DO THIS =
Please copy down every one of the lines below, word for word.

RECORD SET =
=======

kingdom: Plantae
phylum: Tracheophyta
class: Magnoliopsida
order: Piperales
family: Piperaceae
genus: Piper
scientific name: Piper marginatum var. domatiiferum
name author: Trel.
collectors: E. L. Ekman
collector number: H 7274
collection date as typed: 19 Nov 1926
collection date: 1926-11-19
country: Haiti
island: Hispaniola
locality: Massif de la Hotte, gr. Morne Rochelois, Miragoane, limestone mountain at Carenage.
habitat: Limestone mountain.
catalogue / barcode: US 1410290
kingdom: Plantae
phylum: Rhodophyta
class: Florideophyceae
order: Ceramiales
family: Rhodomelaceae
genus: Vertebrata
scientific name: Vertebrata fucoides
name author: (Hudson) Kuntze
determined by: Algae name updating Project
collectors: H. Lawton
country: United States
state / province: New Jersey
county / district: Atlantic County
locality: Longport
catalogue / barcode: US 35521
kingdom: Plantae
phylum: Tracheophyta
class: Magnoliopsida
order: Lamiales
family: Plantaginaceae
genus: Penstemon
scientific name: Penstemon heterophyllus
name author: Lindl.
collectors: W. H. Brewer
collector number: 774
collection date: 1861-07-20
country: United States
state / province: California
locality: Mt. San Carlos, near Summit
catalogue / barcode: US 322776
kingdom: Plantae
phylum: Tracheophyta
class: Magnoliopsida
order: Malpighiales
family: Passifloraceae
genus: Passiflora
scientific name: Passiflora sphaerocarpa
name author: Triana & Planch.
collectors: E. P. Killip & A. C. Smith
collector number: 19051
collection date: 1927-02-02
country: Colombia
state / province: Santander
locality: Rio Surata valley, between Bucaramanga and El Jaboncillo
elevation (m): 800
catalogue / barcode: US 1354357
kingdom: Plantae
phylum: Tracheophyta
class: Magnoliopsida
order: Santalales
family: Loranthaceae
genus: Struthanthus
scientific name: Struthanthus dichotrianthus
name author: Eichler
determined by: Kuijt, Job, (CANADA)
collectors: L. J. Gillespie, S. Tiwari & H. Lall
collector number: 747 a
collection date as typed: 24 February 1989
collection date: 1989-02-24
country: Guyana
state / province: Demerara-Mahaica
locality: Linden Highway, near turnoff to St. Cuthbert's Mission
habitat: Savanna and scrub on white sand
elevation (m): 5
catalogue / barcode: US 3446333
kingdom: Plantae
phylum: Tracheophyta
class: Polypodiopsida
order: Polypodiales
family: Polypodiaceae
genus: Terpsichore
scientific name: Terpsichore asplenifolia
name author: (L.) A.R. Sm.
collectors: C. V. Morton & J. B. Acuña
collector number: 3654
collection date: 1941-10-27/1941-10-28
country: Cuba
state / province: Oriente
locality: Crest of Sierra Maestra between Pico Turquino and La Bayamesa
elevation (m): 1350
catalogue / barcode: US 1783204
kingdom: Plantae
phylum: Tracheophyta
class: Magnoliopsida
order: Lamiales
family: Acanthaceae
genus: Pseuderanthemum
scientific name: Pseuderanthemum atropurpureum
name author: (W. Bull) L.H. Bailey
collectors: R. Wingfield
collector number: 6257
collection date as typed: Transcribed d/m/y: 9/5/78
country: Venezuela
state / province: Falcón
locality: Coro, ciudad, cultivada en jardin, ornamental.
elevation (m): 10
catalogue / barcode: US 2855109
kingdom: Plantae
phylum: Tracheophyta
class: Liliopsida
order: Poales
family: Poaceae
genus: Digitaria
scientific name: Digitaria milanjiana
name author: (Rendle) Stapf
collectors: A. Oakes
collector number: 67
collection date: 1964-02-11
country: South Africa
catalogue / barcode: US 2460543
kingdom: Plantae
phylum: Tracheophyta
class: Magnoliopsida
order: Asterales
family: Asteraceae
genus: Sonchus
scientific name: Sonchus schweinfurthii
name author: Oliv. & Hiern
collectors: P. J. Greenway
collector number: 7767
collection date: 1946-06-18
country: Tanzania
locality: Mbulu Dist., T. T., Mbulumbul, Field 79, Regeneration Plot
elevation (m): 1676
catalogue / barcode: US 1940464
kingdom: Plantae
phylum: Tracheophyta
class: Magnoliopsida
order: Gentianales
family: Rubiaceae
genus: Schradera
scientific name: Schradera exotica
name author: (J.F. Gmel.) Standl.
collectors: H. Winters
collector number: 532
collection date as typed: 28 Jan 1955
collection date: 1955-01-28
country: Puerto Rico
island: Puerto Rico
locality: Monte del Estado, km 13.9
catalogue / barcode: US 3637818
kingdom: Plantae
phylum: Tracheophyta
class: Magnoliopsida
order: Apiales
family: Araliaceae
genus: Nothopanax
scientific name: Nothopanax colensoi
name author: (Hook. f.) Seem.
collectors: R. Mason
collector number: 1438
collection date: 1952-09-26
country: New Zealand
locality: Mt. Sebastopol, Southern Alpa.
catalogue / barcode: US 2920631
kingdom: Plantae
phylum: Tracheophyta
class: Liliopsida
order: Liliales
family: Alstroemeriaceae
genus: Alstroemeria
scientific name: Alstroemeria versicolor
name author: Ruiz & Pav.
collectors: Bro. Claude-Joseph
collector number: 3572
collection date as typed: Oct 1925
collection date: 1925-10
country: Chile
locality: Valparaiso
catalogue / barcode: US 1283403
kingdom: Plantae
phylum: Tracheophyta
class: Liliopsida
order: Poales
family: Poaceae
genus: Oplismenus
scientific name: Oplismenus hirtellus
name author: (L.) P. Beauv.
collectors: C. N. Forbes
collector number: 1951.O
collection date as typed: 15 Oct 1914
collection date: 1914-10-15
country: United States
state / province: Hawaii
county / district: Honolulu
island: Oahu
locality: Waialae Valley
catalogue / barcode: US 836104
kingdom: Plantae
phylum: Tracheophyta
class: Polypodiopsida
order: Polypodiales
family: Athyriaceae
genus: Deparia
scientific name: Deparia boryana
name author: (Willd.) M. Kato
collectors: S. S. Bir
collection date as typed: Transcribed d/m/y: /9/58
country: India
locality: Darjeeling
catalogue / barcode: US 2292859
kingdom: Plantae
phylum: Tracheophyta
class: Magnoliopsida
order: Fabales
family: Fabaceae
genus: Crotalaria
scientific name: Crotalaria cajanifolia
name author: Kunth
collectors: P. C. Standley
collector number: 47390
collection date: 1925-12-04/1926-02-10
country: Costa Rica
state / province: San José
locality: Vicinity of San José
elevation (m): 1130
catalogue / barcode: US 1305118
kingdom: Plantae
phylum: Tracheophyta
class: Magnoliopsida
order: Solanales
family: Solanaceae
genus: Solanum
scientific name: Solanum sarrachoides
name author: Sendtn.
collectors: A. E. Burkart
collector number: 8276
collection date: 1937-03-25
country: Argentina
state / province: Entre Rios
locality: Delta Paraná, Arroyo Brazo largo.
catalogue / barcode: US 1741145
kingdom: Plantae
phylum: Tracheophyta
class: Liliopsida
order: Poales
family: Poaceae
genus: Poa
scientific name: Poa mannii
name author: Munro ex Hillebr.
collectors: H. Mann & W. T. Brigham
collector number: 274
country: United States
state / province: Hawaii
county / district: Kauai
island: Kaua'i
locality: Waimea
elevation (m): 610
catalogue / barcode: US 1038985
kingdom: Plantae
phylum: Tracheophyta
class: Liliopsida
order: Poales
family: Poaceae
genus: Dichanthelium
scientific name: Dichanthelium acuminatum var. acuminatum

=======

REPLY =
kingdom: Plantae
phylum: Tracheophyta
class: Magnoliopsida
order: Piperales
family: Piperaceae
genus: Piper
scientific name: Piper marginatum var. domatiiferum
name author: Trel.
collectors: E. L. Ekman
collector number: H 7274
collection date as typed: 19 Nov 1926
collection date: 1926-11-19
country: Haiti
island: Hispaniola
locality: Massif de la Hotte, gr. Morne Rochelois, Miragoane, limestone mountain at Carenage.
habitat: Limestone mountain.
catalogue / barcode: US 1410290
kingdom: Plantae
phylum: Rhodophyta
class: Florideophyceae
order: Ceramiales
family: Rhodomelaceae
genus: Vertebrata
scientific name: Vertebrata fucoides
name author: (Hudson) Kuntze
determined by: Algae name updating Project
collectors: H. Lawton
country: United States
state / province: New Jersey
county / district: Atlantic County
locality: Longport
catalogue / barcode: US 35521
kingdom: Plantae
phylum: Tracheophyta
class: Magnoliopsida
order: Lamiales
family: Plantaginaceae
genus: Penstemon
scientific name: Penstemon heterophyllus
name author: Lindl.
collectors: W. H. Brewer
collector number: 774
collection date: 1861-07-20
country: United States
state / province: California
locality: Mt. San Carlos, near Summit
catalogue / barcode: US 322776
kingdom: Plantae
phylum: Tracheophyta
class: Magnoliopsida
order: Malpighiales
family: Passifloraceae
genus: Passiflora
scientific name: Passiflora sphaerocarpa
name author: Triana & Planch.
collectors: E. P. Killip & A. C. Smith
collector number: 19051
collection date: 1927-02-02
country: Colombia
state / province: Santander
locality: Rio Surata valley, between Bucaramanga and El Jaboncillo
elevation (m): 800
catalogue / barcode: US 1354357
kingdom: Plantae
phylum: Tracheophyta
class: Magnoliopsida
order: Santalales
family: Loranthaceae
genus: Struthanthus
scientific name: Struthanthus dichotrianthus
name author: Eichler
determined by: Kuijt, Job, (CANADA)
collectors: L. J. Gillespie, S. Tiwari & H. Lall
collector number: 747 a
collection date as typed: 24 February 1989
collection date: 1989-02-24
country: Guyana
state / province: Demerara-Mahaica
locality: Linden Highway, near turnoff to St. Cuthbert's Mission
habitat: Savanna and scrub on white sand
elevation (m): 5
catalogue / barcode: US 3446333
kingdom: Plantae
phylum: Tracheophyta
class: Polypodiopsida
order: Polypodiales
family: Polypodiaceae
genus: Terpsichore
scientific name: Terpsichore asplenifolia
name author: (L.) A.R. Sm.
collectors: C. V. Morton & J. B. Acuña
collector number: 3654
collection date: 1941-10-27/1941-10-28
country: Cuba
state / province: Oriente
locality: Crest of Sierra Maestra between Pico Turquino and La Bayamesa
elevation (m): 1350
catalogue / barcode: US 1783204
kingdom: Plantae
phylum: Tracheophyta
class: Magnoliopsida
order: Lamiales
family: Acanthaceae
genus: Pseuderanthemum
scientific name: Pseuderanthemum atropurpureum
name author: (W. Bull) L.H. Bailey
collectors: R. Wingfield
collector number: 6257
collection date as typed: Transcribed d/m/y: 9/5/78
country: Venezuela
state / province: Falcón
locality: Coro, ciudad, cultivada en jardin, ornamental.
elevation (m): 10
catalogue / barcode: US 2855109
kingdom: Plantae
phylum: Tracheophyta
class: Liliopsida
order: Poales
family: Poaceae
genus: Digitaria
scientific name: Digitaria milanjiana
name author: (Rendle) Stapf
collectors: A. Oakes
collector number: 67
collection date: 1964-02-11
country: South Africa
catalogue / barcode: US 2460543
kingdom: Plantae
phylum: Tracheophyta
class: Magnoliopsida
order: Asterales
family: Asteraceae
genus: Sonchus
scientific name: Sonchus schweinfurthii
name author: Oliv. & Hiern
collectors: P. J. Greenway
collector number: 7767
collection date: 1946-06-18
country: Tanzania
locality: Mbulu Dist., T. T., Mbulumbul, Field 79, Regeneration Plot
elevation (m): 1676
catalogue / barcode: US 1940464
kingdom: Plantae
phylum: Tracheophyta
class: Magnoliopsida
order: Gentianales
family: Rubiaceae
genus: Schradera
scientific name: Schradera exotica
name author: (J.F. Gmel.) Standl.
collectors: H. Winters
collector number: 532
collection date as typed: 28 Jan 1955
collection date: 1955-01-28
country: Puerto Rico
island: Puerto Rico
locality: Monte del Estado, km 13.9
catalogue / barcode: US 3637818
kingdom: Plantae
phylum: Tracheophyta
class: Magnoliopsida
order: Apiales
family: Araliaceae
genus: Nothopanax
scientific name: Nothopanax colensoi
name author: (Hook. f.) Seem.
collectors: R. Mason
collector number: 1438
collection date: 1952-09-26
country: New Zealand
locality: Mt. Sebastopol, Southern Alpa.
catalogue / barcode: US 2920631
kingdom: Plantae
phylum: Tracheophyta
class: Liliopsida
order: Liliales
family: Alstroemeriaceae
genus: Alstroemeria
scientific name: Alstroemeria versicolor
name author: Ruiz & Pav.
collectors: Bro. Claude-Joseph
collector number: 3572
collection date as typed: Oct 1925
collection date: 1925-10
country: Chile
locality: Valparaiso
catalogue / barcode: US 1283403
kingdom: Plantae
phylum: Tracheophyta
class: Liliopsida
order: Poales
family: Poaceae
genus: Oplismenus
scientific name: Oplismenus hirtellus
name author: (L.) P. Beauv.
collectors: C. N. Forbes
collector number: 1951.O
collection date as typed: 15 Oct 1914
collection date: 1914-10-15
country: United States
state / province: Hawaii
county / district: Honolulu
island: Oahu
locality: Waialae Valley
catalogue / barcode: US 836104
kingdom: Plantae
phylum: Tracheophyta
class: Polypodiopsida
order: Polypodiales
family: Athyriaceae
genus: Deparia
scientific name: Deparia boryana
name author: (Willd.) M. Kato
collectors: S. S. Bir
collection date as typed: Transcribed d/m/y: /9/58
country: India
locality: Darjeeling
catalogue / barcode: US 2292859
kingdom: Plantae
phylum: Tracheophyta
class: Magnoliopsida
order: Fabales
family: Fabaceae
genus: Crotalaria
scientific name: Crotalaria cajanifolia
name author: Kunth
collectors: P. C. Standley
collector number: 47390
collection date: 1925-12-04/1926-02-10
country: Costa Rica
state / province: San José
locality: Vicinity of San José
elevation (m): 1130
catalogue / barcode: US 1305118
kingdom: Plantae
phylum: Tracheophyta
class: Magnoliopsida
order: Solanales
family: Solanaceae
genus: Solanum
scientific name: Solanum sarrachoides
name author: Sendtn.
collectors: A. E. Burkart
collector number: 8276
collection date: 1937-03-25
country: Argentina
state / province: Entre Rios
locality: Delta Paraná, Arroyo Brazo largo.
catalogue / barcode: US 1741145
kingdom: Plantae
phylum: Tracheophyta
class: Liliopsida
order: Poales
family: Poaceae
genus: Poa
scientific name: Poa mannii
name author: Munro ex Hillebr.
collectors: H. Mann & W. T. Brigham
collector number: 274
country: United States
state / province: Hawaii
county / district: Kauai
island: Kaua'i
locality: Waimea
elevation (m): 610
catalogue / barcode: US 1038985
kingdom: Plantae
phylum: Tracheophyta
class: Liliopsida
order: Poales
family: Poaceae
genus: Dichanthelium
scientific name: Dichanthelium acuminatum var. acuminatum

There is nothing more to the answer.